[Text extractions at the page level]
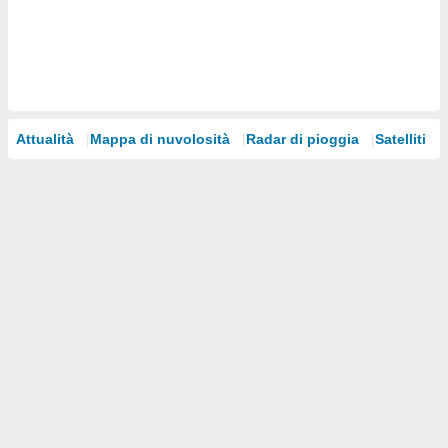
i nostri
artner
Attualità
Mappa di nuvolosità
Radar di pioggia
Satelliti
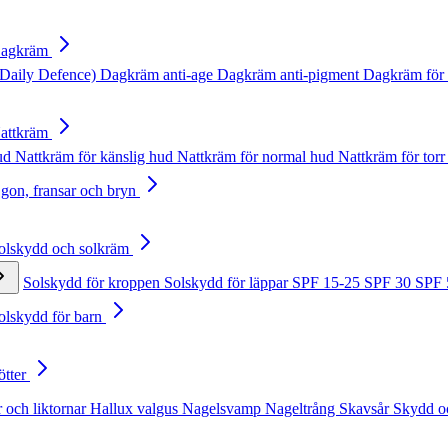
Dagkräm
Daily Defence)
Dagkräm anti-age
Dagkräm anti-pigment
Dagkräm för 
Nattkräm
hud
Nattkräm för känslig hud
Nattkräm för normal hud
Nattkräm för torr
Ögon, fransar och bryn
Solskydd och solkräm
Solskydd för kroppen
Solskydd för läppar
SPF 15-25
SPF 30
SPF
Solskydd för barn
ötter
 och liktornar
Hallux valgus
Nagelsvamp
Nageltrång
Skavsår
Skydd o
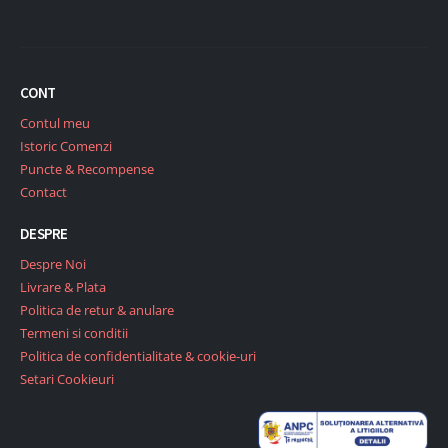
CONT
Contul meu
Istoric Comenzi
Puncte & Recompense
Contact
DESPRE
Despre Noi
Livrare & Plata
Politica de retur & anulare
Termeni si conditii
Politica de confidentialitate & cookie-uri
Setari Cookieuri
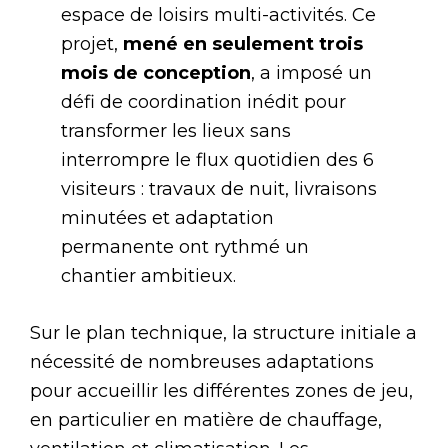
espace de loisirs multi-activités. Ce
projet,
mené en seulement trois
mois de conception
, a imposé un
défi de coordination inédit pour
transformer les lieux sans
interrompre le flux quotidien des 6
visiteurs : travaux de nuit, livraisons
minutées et adaptation
permanente ont rythmé un
chantier ambitieux.
Sur le plan technique, la structure initiale a
nécessité de nombreuses adaptations
pour accueillir les différentes zones de jeu,
en particulier en matière de chauffage,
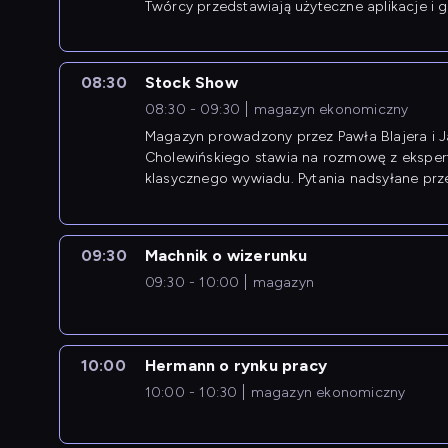
Twórcy przedstawiają użyteczne aplikacje i g
08:30
Stock Show
08:30 - 09:30
magazyn ekonomiczny
Magazyn prowadzony przez Pawła Blajera i 
Cholewińskiego stawia na rozmowę z eksper
klasycznego wywiadu. Pytania nadsyłane prz
przedsiębiorców współtworzą przebieg dysku
09:30
Machnik o wizerunku
09:30 - 10:00
magazyn
10:00
Hermann o rynku pracy
10:00 - 10:30
magazyn ekonomiczny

:: TO-DO ITEM ::
Can you copy the lines above, starting at the line that contains "espace de loisirs multi-activités. Ce" and ending at the last line, with the pictures left out?

:: PROBLEM SOLUTION ::
espace de loisirs multi-activités. Ce
projet,
mené en seulement trois
mois de conception
, a imposé un
défi de coordination inédit pour
transformer les lieux sans
interrompre le flux quotidien des 6
visiteurs : travaux de nuit, livraisons
minutées et adaptation
permanente ont rythmé un
chantier ambitieux.
Sur le plan technique, la structure initiale a
nécessité de nombreuses adaptations
pour accueillir les différentes zones de jeu,
en particulier en matière de chauffage,
Twórcy przedstawiają użyteczne aplikacje i g
08:30
Stock Show
08:30 - 09:30
magazyn ekonomiczny
Magazyn prowadzony przez Pawła Blajera i 
Cholewińskiego stawia na rozmowę z eksper
klasycznego wywiadu. Pytania nadsyłane prz
przedsiębiorców współtworzą przebieg dysku
09:30
Machnik o wizerunku
09:30 - 10:00
magazyn
10:00
Hermann o rynku pracy
10:00 - 10:30
magazyn ekonomiczny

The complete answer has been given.